§ **Task to carry out**
Where does the word "perfectamente" show up in the data? Please find each such line and copy it.

§ **Entries supplied**
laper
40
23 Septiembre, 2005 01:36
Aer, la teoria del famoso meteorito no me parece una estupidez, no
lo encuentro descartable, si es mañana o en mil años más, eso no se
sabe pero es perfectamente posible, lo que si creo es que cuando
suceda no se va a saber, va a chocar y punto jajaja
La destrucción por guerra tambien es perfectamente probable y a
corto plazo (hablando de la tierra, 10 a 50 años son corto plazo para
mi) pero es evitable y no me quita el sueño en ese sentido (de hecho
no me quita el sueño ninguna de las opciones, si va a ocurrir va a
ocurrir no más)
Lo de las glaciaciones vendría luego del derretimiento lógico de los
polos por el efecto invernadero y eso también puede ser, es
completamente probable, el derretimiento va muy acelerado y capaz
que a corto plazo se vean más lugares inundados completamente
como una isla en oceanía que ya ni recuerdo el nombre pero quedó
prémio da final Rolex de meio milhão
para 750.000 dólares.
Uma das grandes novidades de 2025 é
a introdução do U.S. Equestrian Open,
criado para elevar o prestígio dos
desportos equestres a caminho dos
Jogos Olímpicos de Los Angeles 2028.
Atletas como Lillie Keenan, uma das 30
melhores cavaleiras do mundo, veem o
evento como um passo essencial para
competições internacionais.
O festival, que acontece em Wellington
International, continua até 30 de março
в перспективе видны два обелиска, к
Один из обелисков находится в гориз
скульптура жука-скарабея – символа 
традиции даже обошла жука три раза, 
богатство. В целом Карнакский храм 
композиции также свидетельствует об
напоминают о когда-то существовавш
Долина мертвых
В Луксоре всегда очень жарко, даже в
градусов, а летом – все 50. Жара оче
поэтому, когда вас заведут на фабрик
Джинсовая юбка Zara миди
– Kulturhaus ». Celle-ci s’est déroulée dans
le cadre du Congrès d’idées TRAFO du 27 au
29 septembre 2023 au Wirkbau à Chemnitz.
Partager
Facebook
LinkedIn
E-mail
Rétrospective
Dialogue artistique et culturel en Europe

§ **Written solution**
sabe pero es perfectamente posible, lo que si creo es que cuando
La destrucción por guerra tambien es perfectamente probable y a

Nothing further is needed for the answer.